Python timeseries analysis with statsmodels and ARIMA¶
Prerequisites¶
For this exercise we will need the statsmodels
and pmdarima
libraries.
conda install -c conda-forge statsmodels pmdarima
Sources for further exploration:
- https://www.timescale.com/blog/how-to-work-with-time-series-in-python
- https://filippomb.github.io/python-time-series-handbook/notebooks/01/introduction_to_time_series.html
- https://builtin.com/data-science/time-series-python
Resource for online time series data¶
Imports¶
import numpy as np
import matplotlib.pyplot as plt
import statsmodels.api as sm
from statsmodels.tsa.seasonal import seasonal_decompose
from statsmodels.tsa.stattools import adfuller
from statsmodels.tsa.arima.model import ARIMA
# One of the modules reports prodigious warnings so we will just hide these ;)
import warnings
warnings.filterwarnings("ignore")
What is time series data?¶
- A time series is a sequence of data points organized in time order.
- Usually, the time signal is sampled at equally spaced points in time.
- These can be represented as the sequence of the sampled values.
- We refer to this setting as discrete time.
Time series components¶
We will start learning about time series data by building up a synthetic timeseries dataset to understand the different components of time series, which are often assumed to be composed of three components:
- Trend: the long-term direction.
- Seasonality: the periodic behavior.
- Residuals: the irregular fluctuations.
Trend¶
- Trend captures the general direction of the time series.
- For example, increasing number of passengers over the years despite seasonal fluctuations.
- Trend can be increasing, decreasing, or constant.
- It can increase/decrease in different ways over time (linearly, exponentially, etc…).
time = np.arange(144)
trend = time * 2.65 +100
plt.figure(figsize=(12, 4))
plt.plot(time, trend, color='tab:red')
plt.xlabel("Time")
plt.ylabel("Valule")
plt.grid()
plt.title("Trend vs Time");
Seasonality¶
- Periodic fluctuations in time series data that occur at regular intervals due to seasonal factors.
- It is characterized by consistent and predictable patterns over a specific period (e.g., daily, monthly, quarterly, yearly).
seasonal = 20 + np.sin( time * 0.5) * 20
plt.figure(figsize=(12, 4))
plt.plot(time, seasonal, color='tab:orange')
plt.xlabel("Time")
plt.ylabel("Value")
plt.grid()
plt.title("Seasonality");
Residuals¶
- Residuals are the random fluctuations left over after trend and seasonality are removed from the original time series.

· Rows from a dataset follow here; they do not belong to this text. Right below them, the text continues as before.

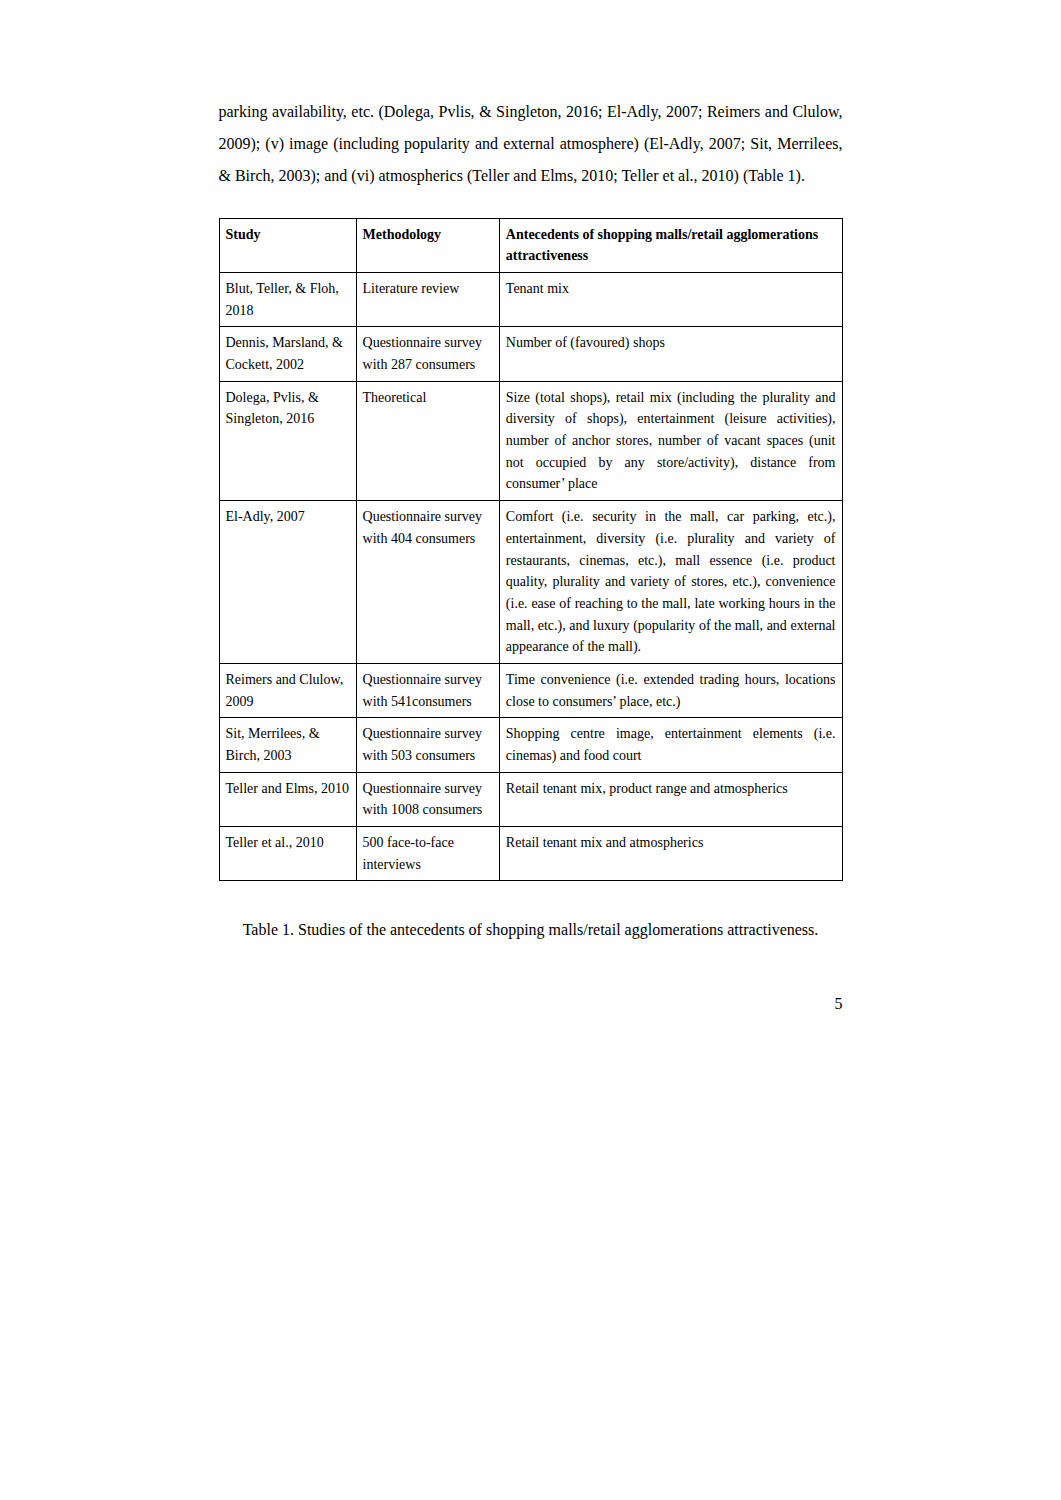parking availability, etc. (Dolega, Pvlis, & Singleton, 2016; El-Adly, 2007; Reimers and Clulow, 2009); (v) image (including popularity and external atmosphere) (El-Adly, 2007; Sit, Merrilees, & Birch, 2003); and (vi) atmospherics (Teller and Elms, 2010; Teller et al., 2010) (Table 1).
| Study | Methodology | Antecedents of shopping malls/retail agglomerations attractiveness |
| --- | --- | --- |
| Blut, Teller, & Floh, 2018 | Literature review | Tenant mix |
| Dennis, Marsland, & Cockett, 2002 | Questionnaire survey with 287 consumers | Number of (favoured) shops |
| Dolega, Pvlis, & Singleton, 2016 | Theoretical | Size (total shops), retail mix (including the plurality and diversity of shops), entertainment (leisure activities), number of anchor stores, number of vacant spaces (unit not occupied by any store/activity), distance from consumer’ place |
| El-Adly, 2007 | Questionnaire survey with 404 consumers | Comfort (i.e. security in the mall, car parking, etc.), entertainment, diversity (i.e. plurality and variety of restaurants, cinemas, etc.), mall essence (i.e. product quality, plurality and variety of stores, etc.), convenience (i.e. ease of reaching to the mall, late working hours in the mall, etc.), and luxury (popularity of the mall, and external appearance of the mall). |
| Reimers and Clulow, 2009 | Questionnaire survey with 541consumers | Time convenience (i.e. extended trading hours, locations close to consumers’ place, etc.) |
| Sit, Merrilees, & Birch, 2003 | Questionnaire survey with 503 consumers | Shopping centre image, entertainment elements (i.e. cinemas) and food court |
| Teller and Elms, 2010 | Questionnaire survey with 1008 consumers | Retail tenant mix, product range and atmospherics |
| Teller et al., 2010 | 500 face-to-face interviews | Retail tenant mix and atmospherics |
Table 1. Studies of the antecedents of shopping malls/retail agglomerations attractiveness.
5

- One should not see a trend or seasonal pattern in the residuals.
- They represent short term, rather unpredictable fluctuations.
residuals = np.random.normal(loc=0.0, scale=3, size=len(time))
plt.figure(figsize=(12, 4))
plt.plot(time, residuals, color='tab:green')
plt.xlabel("Time")
plt.ylabel("Value")
plt.grid()
plt.title("Residuals");
Timeseries Models & Decomposition¶
Time series components can be decomposed with the following models:
- Additive decomposition
- Multiplicative decomposition
- Other more complicated models that we won’t discuss
Additive model¶
Additive models assume that the observed time series is the sum of its components:
X(t) = T(t) + S(t) + R(t)
where:
- X(t) is the time series
- T(t) is the trend
- S(t) is the seasonality
- R(t) is the residual
Additive models are used when the magnitudes of the seasonal and residual values do not depend on the level of the trend.
additive = trend + seasonal + residuals
plt.figure(figsize=(12, 4))
plt.plot(time, additive, color='tab:blue')
plt.xlabel("Time")
plt.ylabel("Value")
plt.grid()
plt.title("Residuals");
Multiplicative Model¶
Assumes that the observed time series is the product of its components:
X(t) = T(t) * S(t) * R(t)
Multiplicative models are used when the magnitudes of seasonal and residual values depends on trend.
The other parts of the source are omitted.